Dear power Pandas experts:
I'm trying to implement a function to flatten a column of a dataframe which has element of type list, I want for each row of the dataframe where the column has element of type list, all columns but the designated column to be flattened will be duplicated, while the designated column will have one of the value in the list.
The following illustrate my requirements:
input = DataFrame({'A': [1, 2], 'B': [['a', 'b'], 'c']})
A B
0 1 [a, b]
1 2 c
expected = DataFrame({'A': [1, 1, 2], 'B': ['a', 'b', 'c']}, index=[0, 0, 1])
A B
0 1 a
0 1 b
1 2 c
I feel that there might be an elegant solution/concept for it, but I'm struggling.
Here is my attempt, which does not work yet.
def flattenColumn(df, column):
'''column is a string of the column's name.
for each value of the column's element (which might be a list), duplicate the rest of columns at the correspdonding row with the (each) value.
'''
def duplicate_if_needed(row):
return concat([concat([row.drop(column, axis = 1), DataFrame({column: each})], axis = 1) for each in row[column][0]])
return df.groupby(df.index).transform(duplicate_if_needed)
In recognition of alko's help, here is my trivial generalization of the solution to deal with more than 2 columns in a dataframe:
def flattenColumn(input, column):
'''
column is a string of the column's name.
for each value of the column's element (which might be a list),
duplicate the rest of columns at the corresponding row with the (each) value.
'''
column_flat = pandas.DataFrame(
[
[i, c_flattened]
for i, y in input[column].apply(list).iteritems()
for c_flattened in y
],
columns=['I', column]
)
column_flat = column_flat.set_index('I')
return (
input.drop(column, 1)
.merge(column_flat, left_index=True, right_index=True)
)
The only limitation at the moment is that the order of columns changed, the column flatten would be at the right most, not in its original position.
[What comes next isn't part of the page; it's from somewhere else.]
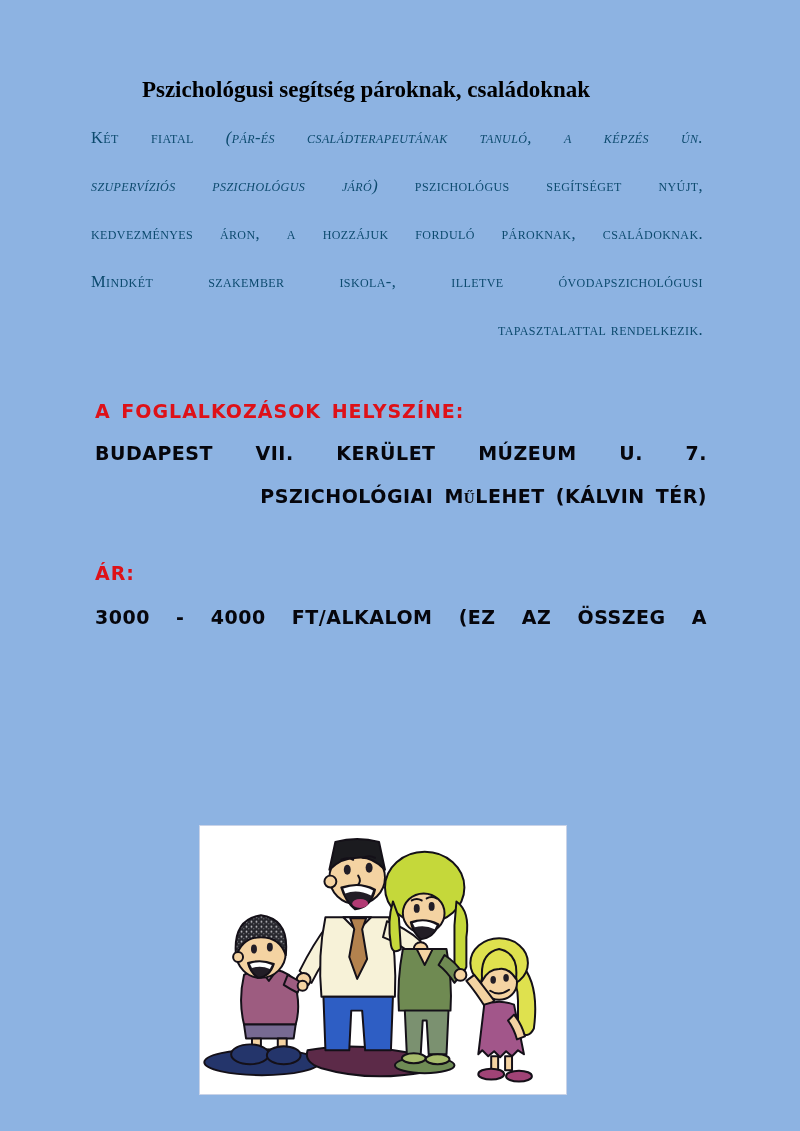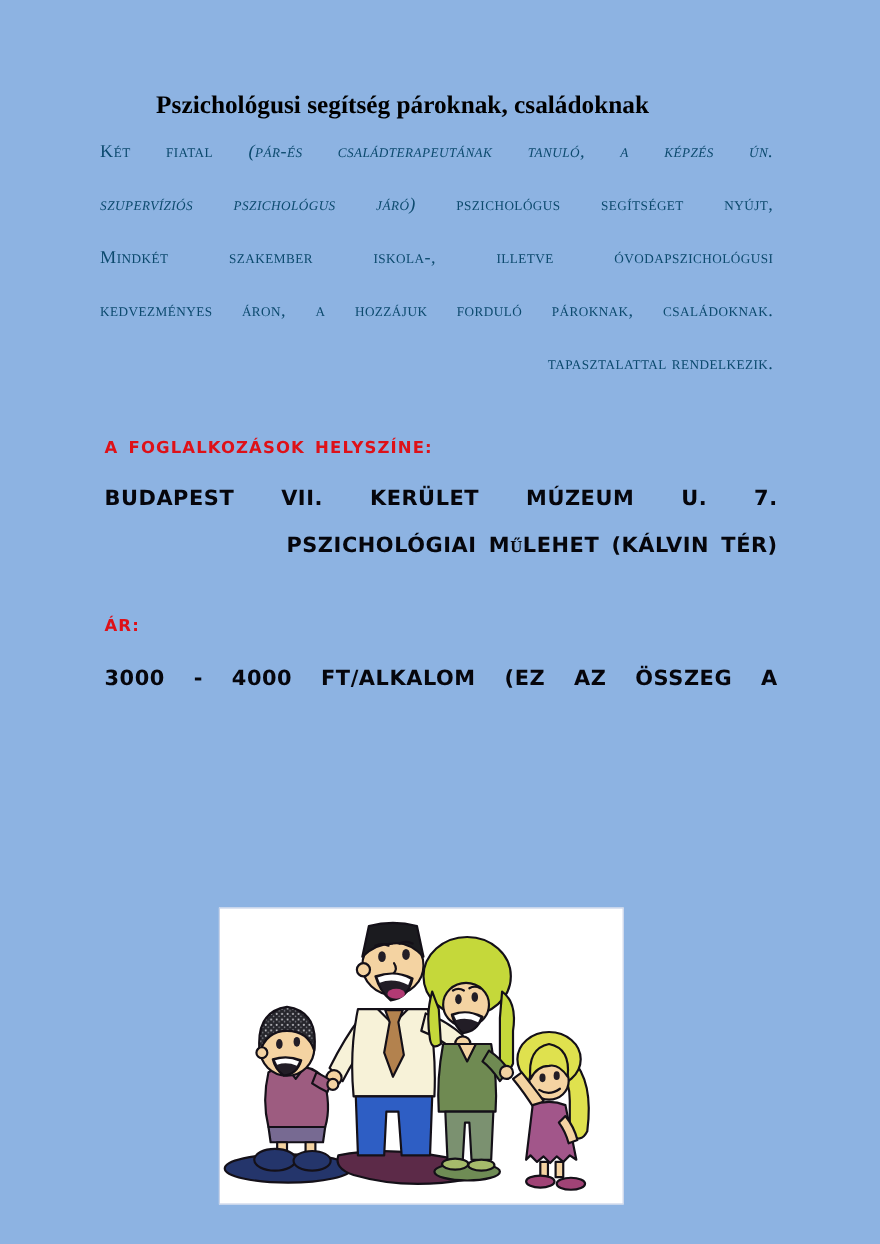"Pszichológusi segítség pároknak," .title { top: 68px -> 62px }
It should be feasible to fix.
I guess easies way to flatten list of lists would be a pure python code, as this object type is not well suited for pandas or numpy. So you can do it with for example
>>> b_flat = pd.DataFrame([[i, x]
... for i, y in input['B'].apply(list).iteritems()
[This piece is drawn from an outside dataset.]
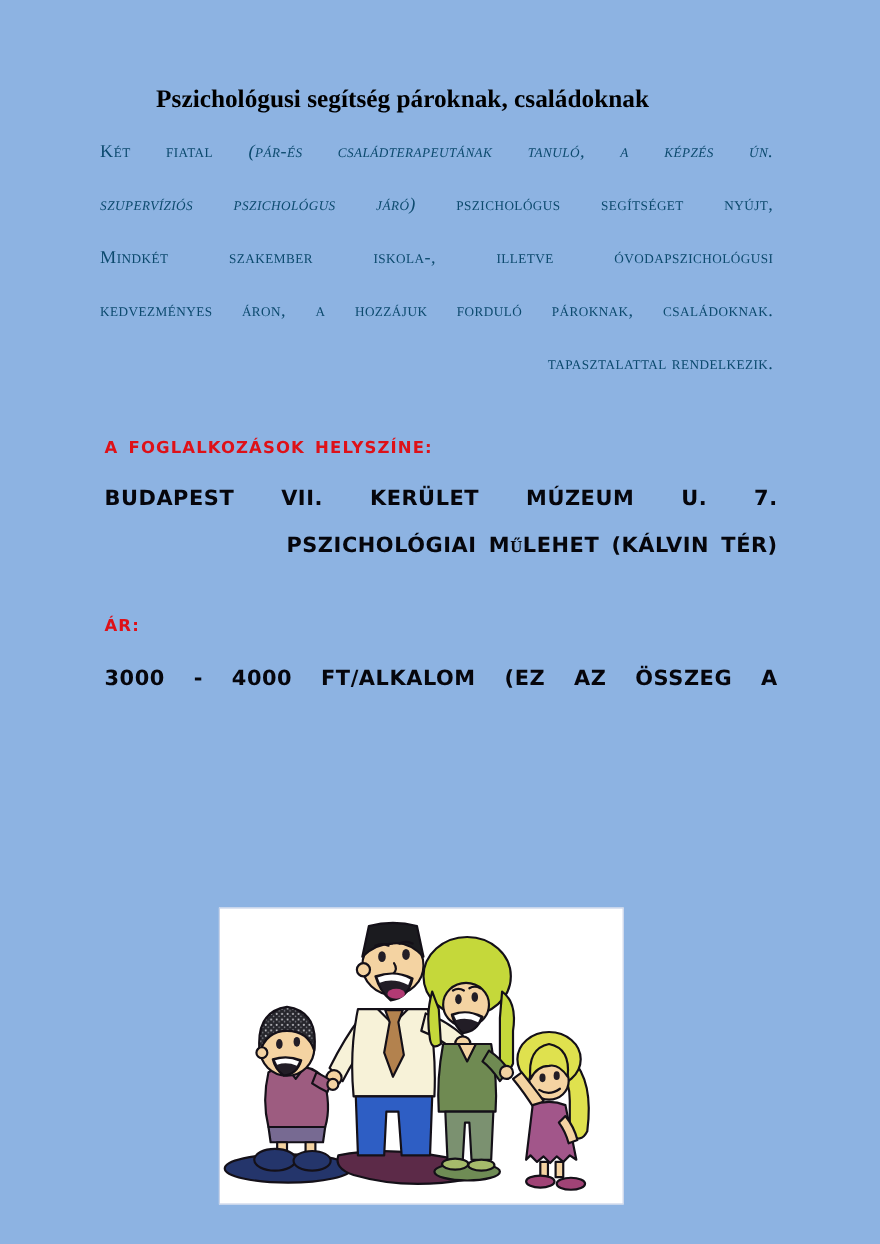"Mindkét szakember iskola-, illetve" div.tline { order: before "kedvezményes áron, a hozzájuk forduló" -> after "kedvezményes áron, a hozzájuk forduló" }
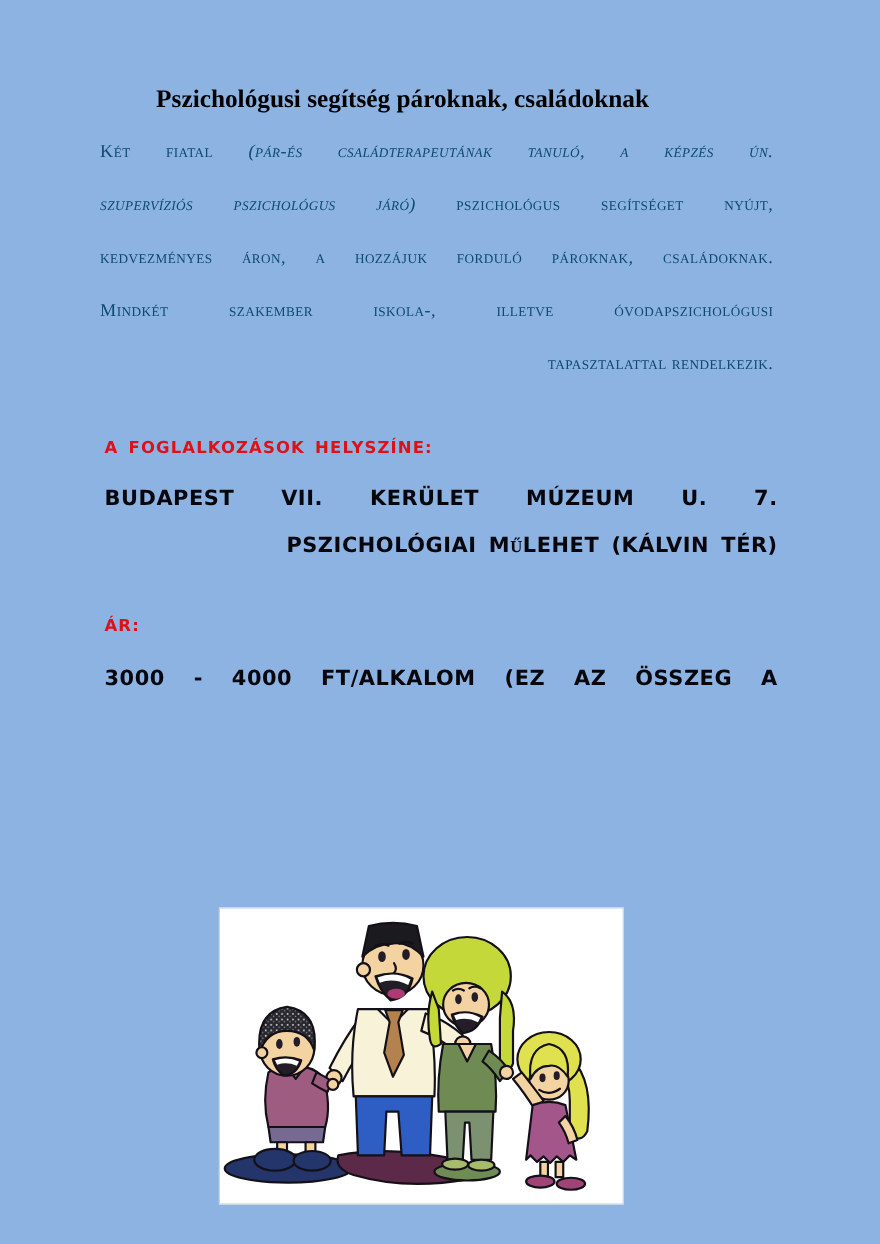"A FOGLALKOZÁSOK HELYSZÍNE:" .red-heading { font-size: 15px -> 19px }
... for x in y], columns=list('IB'))
>>> b_flat = b_flat.set_index('I')
Having B column flattened, you can merge it back:
>>> input[['A']].merge(b_flat, left_index=True, right_index=True)
A B
0 1 a
0 1 b
1 2 c
[3 rows x 2 columns]
If you want the index to be recreated, as in your expected result, you can add .reset_index(drop=True)
to last command.